_What is being asked_
Retype each of the records below exactly, leaving the pictures out.

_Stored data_
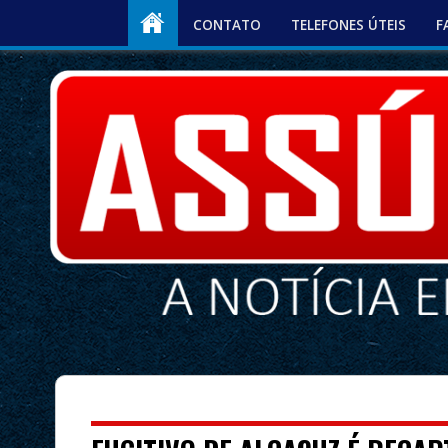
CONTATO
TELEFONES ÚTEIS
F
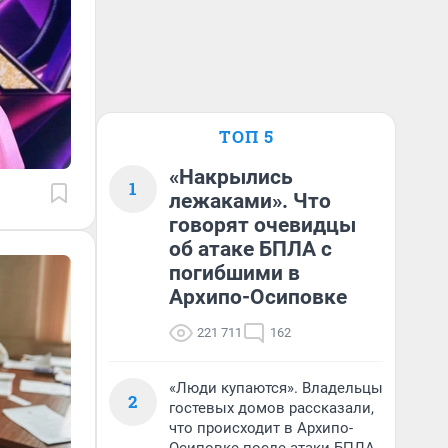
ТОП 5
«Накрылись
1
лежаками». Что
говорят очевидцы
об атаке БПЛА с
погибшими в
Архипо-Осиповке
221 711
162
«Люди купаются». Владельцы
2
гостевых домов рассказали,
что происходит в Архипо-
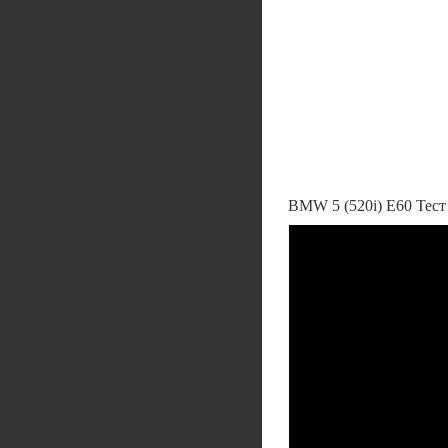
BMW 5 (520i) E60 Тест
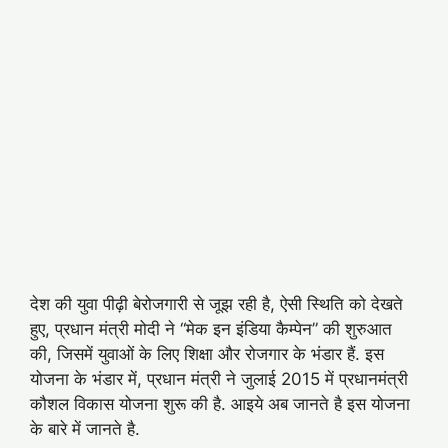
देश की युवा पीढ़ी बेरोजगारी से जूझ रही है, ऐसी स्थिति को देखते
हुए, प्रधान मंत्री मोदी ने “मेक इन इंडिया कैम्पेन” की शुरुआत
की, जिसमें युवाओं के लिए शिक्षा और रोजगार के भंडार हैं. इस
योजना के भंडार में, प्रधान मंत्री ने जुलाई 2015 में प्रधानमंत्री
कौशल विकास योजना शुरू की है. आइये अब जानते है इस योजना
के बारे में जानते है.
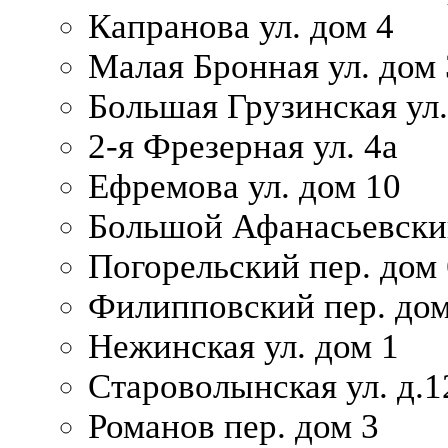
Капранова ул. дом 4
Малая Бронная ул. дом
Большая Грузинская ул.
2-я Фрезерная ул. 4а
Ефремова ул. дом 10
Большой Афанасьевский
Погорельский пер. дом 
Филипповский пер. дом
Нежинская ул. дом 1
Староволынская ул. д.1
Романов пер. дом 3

_Response to this task_
CONTATO
TELEFONES ÚTEIS
F
ТОП 5
«Накрылись
1
лежаками». Что
говорят очевидцы
об атаке БПЛА с
погибшими в
Архипо-Осиповке
221 711
162
«Люди купаются». Владельцы
2
гостевых домов рассказали,
что происходит в Архипо-
BMW 5 (520i) E60 Тест
देश की युवा पीढ़ी बेरोजगारी से जूझ रही है, ऐसी स्थिति को देखते
हुए, प्रधान मंत्री मोदी ने “मेक इन इंडिया कैम्पेन” की शुरुआत
की, जिसमें युवाओं के लिए शिक्षा और रोजगार के भंडार हैं. इस
योजना के भंडार में, प्रधान मंत्री ने जुलाई 2015 में प्रधानमंत्री
कौशल विकास योजना शुरू की है. आइये अब जानते है इस योजना
के बारे में जानते है.
Капранова ул. дом 4
Малая Бронная ул. дом
Большая Грузинская ул.
2-я Фрезерная ул. 4а
Ефремова ул. дом 10
Большой Афанасьевский
Погорельский пер. дом 
Филипповский пер. дом
Нежинская ул. дом 1
Староволынская ул. д.1
Романов пер. дом 3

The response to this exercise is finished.